- **What you will do**
Among the entries below, retype exactly the lines starting with the one with "right shoulder: (534, 238)" and going on through the one with "left knee: (43, 144)", but not the pictures.

- **Input**
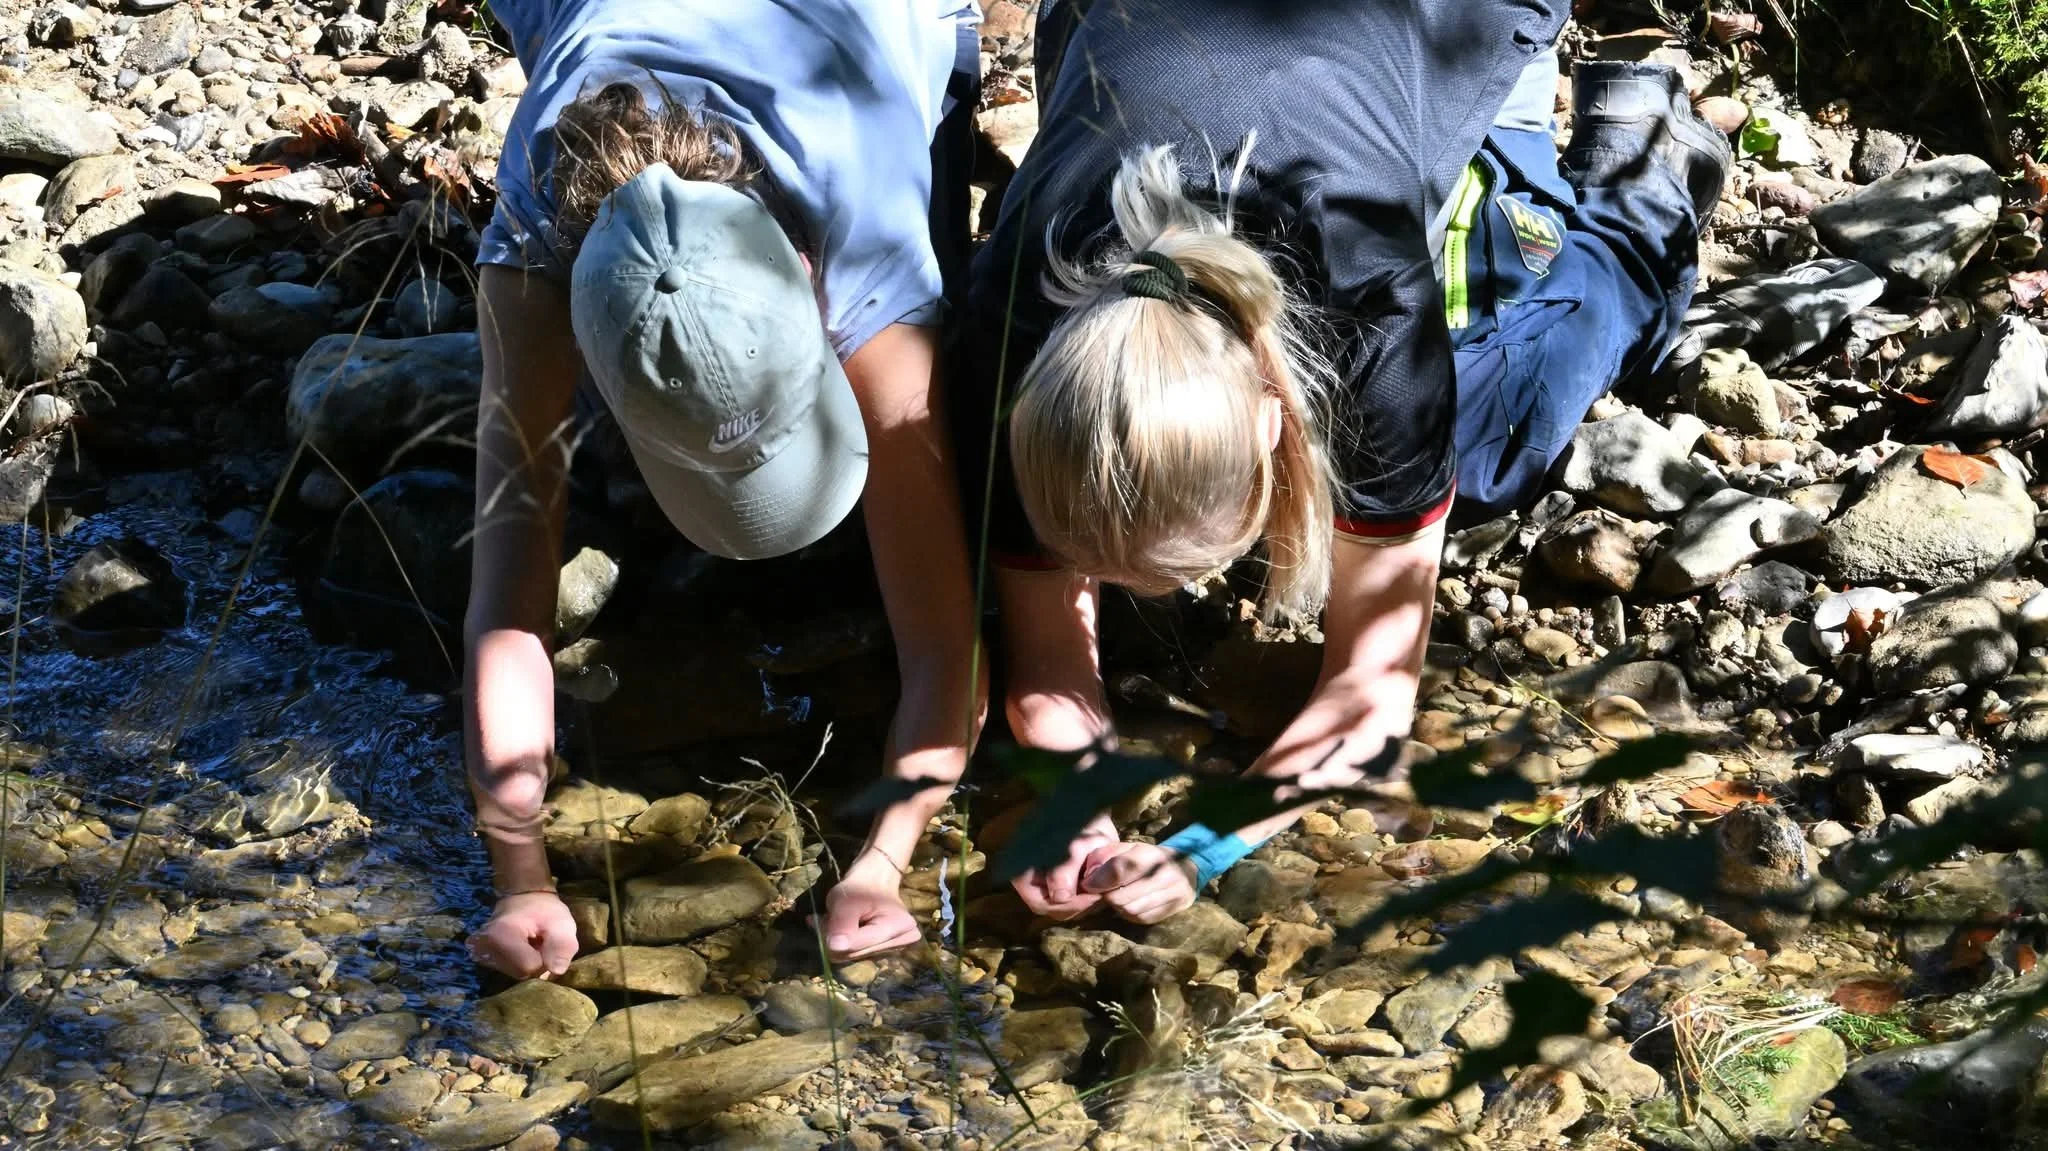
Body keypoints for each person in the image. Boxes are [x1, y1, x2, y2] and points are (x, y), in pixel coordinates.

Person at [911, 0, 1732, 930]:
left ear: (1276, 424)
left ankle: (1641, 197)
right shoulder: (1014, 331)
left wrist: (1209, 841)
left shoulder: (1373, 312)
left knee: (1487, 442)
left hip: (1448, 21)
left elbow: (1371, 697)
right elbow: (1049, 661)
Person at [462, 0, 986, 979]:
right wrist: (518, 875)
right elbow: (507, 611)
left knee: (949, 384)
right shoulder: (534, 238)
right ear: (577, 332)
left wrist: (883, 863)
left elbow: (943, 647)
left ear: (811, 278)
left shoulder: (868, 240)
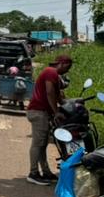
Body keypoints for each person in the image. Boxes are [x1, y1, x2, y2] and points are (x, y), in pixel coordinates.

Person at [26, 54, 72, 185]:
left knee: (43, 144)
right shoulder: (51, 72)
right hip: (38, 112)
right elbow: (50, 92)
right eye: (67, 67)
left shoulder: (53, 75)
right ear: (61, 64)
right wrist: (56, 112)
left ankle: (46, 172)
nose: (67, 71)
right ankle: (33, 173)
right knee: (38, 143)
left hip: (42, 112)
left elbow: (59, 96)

---

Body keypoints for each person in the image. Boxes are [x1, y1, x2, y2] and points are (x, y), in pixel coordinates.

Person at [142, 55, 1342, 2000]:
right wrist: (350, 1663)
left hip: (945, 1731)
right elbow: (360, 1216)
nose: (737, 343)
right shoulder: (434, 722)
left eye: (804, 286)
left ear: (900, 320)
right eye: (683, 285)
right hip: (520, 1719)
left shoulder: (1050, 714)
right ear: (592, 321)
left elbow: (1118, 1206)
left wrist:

- **Problem solution**
right shoulder: (534, 238)
right ear: (577, 332)
left wrist: (883, 863)
left elbow: (943, 647)
left ear: (811, 278)
left shoulder: (868, 240)
Body keypoints for each person in the image. Boxes are [x1, y1, x2, y2] and points are (x, y), in pixel coordinates.

Person at [26, 54, 72, 185]:
left knee: (43, 144)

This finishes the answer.